■ Task instructions: Your answer should be each line of the entries that contains the word "worn", copied in full.

Start of Given information

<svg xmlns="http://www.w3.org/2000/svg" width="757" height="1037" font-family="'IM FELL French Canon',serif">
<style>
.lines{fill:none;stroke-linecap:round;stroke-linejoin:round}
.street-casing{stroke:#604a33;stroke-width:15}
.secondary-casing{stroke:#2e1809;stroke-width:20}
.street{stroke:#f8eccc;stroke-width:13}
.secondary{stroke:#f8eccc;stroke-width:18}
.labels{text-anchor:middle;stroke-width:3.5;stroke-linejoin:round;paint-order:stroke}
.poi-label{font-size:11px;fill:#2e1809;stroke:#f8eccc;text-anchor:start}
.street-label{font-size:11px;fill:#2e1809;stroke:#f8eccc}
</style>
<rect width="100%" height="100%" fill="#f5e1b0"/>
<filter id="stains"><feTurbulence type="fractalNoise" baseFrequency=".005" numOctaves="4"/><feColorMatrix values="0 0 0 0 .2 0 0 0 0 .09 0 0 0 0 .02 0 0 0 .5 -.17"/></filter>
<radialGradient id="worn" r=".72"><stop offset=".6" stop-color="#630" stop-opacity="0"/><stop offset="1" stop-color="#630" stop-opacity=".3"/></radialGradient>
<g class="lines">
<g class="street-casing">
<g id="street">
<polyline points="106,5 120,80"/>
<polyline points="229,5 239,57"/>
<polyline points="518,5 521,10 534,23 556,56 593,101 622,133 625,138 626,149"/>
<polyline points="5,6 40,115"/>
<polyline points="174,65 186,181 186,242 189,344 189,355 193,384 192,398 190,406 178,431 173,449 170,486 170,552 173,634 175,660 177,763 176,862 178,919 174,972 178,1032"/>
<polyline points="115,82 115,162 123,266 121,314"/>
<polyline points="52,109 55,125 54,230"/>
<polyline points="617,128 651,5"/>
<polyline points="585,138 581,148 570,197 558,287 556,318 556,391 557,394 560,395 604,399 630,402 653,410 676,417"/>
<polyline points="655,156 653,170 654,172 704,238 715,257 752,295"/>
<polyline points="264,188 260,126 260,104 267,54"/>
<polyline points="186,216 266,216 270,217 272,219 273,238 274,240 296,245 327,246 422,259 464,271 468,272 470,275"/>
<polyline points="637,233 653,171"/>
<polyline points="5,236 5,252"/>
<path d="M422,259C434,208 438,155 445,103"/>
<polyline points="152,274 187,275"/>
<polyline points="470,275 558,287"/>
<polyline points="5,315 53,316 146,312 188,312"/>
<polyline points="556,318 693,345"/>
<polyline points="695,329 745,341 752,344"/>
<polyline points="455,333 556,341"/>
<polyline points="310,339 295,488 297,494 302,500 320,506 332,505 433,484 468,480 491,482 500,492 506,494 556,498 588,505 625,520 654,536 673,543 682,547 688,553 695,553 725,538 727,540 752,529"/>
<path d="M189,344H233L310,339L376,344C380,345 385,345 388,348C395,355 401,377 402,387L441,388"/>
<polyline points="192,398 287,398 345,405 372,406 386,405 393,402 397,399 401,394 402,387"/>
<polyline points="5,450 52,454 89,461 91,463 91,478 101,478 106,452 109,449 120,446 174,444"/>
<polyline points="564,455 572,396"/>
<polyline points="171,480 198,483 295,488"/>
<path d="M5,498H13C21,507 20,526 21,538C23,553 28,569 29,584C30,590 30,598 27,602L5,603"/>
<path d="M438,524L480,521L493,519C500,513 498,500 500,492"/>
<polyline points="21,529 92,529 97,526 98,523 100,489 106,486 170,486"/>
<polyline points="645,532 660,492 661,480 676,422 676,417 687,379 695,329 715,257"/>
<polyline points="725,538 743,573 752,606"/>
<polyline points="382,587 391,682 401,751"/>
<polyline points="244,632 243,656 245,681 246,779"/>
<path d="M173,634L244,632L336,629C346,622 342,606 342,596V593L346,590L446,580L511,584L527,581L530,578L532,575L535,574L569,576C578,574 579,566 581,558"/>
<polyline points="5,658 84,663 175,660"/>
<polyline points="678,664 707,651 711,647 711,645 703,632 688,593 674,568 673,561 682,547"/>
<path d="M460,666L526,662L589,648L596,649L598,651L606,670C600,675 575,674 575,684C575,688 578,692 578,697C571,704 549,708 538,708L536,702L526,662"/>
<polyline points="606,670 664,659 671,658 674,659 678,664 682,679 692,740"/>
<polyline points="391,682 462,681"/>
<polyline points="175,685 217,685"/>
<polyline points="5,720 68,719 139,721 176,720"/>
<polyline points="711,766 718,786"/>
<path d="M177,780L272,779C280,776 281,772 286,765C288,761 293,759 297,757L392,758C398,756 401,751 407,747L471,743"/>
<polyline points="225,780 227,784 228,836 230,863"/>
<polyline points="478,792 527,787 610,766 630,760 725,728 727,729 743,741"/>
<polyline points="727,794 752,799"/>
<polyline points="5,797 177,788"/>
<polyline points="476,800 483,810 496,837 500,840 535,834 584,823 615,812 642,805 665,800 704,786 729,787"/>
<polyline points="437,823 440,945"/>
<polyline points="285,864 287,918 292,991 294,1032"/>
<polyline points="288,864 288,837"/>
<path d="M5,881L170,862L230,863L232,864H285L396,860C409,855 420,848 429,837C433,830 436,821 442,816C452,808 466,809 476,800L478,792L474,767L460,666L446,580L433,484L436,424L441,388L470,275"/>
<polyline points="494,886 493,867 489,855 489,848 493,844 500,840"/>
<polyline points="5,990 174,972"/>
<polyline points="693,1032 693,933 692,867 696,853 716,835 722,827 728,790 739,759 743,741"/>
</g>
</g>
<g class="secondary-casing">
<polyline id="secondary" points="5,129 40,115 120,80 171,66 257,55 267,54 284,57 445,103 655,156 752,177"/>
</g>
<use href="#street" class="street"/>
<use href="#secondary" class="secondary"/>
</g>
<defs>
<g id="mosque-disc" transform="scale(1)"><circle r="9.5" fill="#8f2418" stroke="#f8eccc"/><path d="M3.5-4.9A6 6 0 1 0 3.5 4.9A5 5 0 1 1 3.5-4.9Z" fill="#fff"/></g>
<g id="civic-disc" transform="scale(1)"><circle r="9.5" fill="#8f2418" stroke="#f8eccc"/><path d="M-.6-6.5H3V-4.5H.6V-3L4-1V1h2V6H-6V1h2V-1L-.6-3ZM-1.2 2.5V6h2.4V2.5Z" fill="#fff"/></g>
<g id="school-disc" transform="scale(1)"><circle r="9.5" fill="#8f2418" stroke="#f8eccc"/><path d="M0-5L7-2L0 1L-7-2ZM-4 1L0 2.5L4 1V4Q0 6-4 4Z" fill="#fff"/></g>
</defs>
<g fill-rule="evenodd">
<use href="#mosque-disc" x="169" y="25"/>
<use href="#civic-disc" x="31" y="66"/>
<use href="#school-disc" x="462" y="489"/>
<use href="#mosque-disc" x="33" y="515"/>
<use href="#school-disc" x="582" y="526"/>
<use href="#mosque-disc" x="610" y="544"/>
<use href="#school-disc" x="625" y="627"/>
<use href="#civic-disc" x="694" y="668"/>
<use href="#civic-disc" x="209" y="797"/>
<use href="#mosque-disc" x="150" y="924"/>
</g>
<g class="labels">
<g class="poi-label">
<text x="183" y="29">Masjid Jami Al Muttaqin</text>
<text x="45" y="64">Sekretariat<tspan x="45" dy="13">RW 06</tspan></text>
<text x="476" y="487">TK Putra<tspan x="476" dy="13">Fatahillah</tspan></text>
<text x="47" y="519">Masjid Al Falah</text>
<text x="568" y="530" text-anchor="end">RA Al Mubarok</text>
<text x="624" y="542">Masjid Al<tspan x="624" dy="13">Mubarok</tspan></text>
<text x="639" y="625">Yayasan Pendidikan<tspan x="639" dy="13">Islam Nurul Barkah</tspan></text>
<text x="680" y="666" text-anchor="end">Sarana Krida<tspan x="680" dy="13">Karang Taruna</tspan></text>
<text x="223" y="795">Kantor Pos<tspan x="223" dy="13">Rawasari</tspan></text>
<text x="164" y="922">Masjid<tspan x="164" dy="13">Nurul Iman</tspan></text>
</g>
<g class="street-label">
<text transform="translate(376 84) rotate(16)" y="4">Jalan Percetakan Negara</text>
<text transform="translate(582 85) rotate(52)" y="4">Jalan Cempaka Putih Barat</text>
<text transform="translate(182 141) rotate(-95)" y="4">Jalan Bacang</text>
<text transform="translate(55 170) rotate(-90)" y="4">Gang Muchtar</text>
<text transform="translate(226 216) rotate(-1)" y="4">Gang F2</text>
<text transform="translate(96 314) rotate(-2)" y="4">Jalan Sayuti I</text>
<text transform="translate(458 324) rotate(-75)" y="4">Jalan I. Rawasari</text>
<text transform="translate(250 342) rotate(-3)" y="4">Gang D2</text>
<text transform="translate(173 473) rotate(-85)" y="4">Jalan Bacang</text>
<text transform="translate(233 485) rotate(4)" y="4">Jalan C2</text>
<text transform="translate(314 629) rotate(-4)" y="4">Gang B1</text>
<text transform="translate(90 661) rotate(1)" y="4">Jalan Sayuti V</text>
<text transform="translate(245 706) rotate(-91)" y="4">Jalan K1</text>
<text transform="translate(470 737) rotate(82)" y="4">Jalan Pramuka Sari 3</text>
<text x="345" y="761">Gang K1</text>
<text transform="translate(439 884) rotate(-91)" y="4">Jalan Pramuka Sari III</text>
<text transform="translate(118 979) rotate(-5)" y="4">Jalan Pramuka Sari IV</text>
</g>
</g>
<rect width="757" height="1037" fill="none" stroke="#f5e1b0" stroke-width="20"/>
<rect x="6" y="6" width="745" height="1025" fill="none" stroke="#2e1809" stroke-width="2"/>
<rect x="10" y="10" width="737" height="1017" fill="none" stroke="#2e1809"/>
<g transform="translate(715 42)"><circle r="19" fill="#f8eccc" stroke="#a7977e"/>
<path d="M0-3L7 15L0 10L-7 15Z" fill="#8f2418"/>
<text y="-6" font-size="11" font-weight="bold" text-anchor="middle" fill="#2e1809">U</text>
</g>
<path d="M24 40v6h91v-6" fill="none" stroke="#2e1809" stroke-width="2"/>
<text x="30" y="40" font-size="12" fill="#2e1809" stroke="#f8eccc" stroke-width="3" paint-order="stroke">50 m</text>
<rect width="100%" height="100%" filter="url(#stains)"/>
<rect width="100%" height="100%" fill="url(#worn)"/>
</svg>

End of Given information
Start of Given information

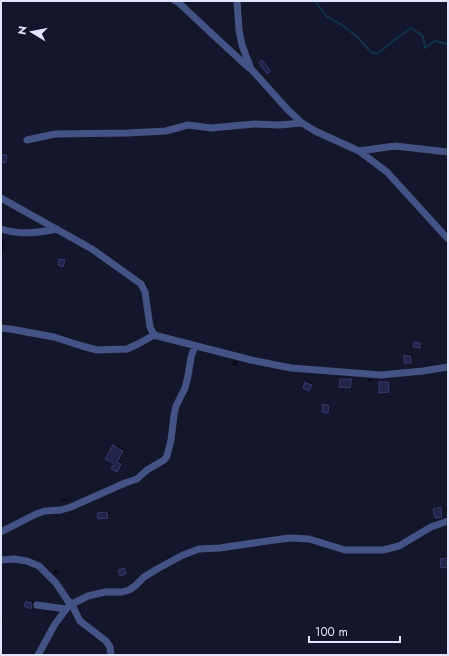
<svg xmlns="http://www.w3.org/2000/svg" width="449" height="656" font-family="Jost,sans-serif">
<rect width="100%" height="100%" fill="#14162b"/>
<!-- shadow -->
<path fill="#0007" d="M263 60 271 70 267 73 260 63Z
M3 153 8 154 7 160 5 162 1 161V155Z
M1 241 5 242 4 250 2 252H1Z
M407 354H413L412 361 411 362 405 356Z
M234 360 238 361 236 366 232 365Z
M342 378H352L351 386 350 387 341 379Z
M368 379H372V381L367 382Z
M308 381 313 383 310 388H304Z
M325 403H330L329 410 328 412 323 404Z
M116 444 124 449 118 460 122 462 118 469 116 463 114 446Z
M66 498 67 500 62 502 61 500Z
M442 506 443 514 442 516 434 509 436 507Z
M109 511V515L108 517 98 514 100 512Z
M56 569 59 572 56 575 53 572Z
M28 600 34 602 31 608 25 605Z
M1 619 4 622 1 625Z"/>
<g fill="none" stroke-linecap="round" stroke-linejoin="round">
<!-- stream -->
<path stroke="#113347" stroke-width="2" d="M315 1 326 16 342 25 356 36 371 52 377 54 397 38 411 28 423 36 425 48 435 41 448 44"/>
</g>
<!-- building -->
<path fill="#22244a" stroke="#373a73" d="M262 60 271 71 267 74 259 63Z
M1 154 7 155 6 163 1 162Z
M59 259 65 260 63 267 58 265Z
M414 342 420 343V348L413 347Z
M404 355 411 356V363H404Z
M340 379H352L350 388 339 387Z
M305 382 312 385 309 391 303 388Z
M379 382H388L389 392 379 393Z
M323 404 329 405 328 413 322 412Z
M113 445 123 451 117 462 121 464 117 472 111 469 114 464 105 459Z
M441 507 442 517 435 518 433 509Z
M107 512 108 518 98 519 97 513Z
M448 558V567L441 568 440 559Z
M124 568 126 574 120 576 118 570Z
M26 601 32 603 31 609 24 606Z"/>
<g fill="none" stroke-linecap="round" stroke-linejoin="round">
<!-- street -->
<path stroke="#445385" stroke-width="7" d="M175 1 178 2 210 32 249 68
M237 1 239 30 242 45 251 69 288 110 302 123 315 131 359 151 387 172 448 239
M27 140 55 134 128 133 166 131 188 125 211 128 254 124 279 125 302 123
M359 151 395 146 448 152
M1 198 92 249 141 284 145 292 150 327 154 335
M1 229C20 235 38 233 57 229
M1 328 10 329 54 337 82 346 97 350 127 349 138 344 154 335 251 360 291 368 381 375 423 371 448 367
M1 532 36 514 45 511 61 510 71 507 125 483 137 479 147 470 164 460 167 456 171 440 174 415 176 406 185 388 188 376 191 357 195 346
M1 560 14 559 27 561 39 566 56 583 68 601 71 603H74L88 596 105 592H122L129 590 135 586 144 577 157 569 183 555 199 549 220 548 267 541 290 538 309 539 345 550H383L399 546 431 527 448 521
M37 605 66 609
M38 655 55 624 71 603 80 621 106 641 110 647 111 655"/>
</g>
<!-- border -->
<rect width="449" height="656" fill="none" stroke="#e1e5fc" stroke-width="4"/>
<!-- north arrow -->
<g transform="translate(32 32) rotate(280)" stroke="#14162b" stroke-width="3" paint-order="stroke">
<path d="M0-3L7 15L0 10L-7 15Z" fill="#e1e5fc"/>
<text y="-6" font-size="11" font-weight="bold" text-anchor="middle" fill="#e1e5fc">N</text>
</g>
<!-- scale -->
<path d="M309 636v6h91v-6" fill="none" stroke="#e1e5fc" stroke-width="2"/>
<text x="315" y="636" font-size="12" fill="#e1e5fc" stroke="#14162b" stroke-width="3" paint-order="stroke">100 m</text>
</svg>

End of Given information

■ Written reply:
<radialGradient id="worn" r=".72"><stop offset=".6" stop-color="#630" stop-opacity="0"/><stop offset="1" stop-color="#630" stop-opacity=".3"/></radialGradient>
<rect width="100%" height="100%" fill="url(#worn)"/>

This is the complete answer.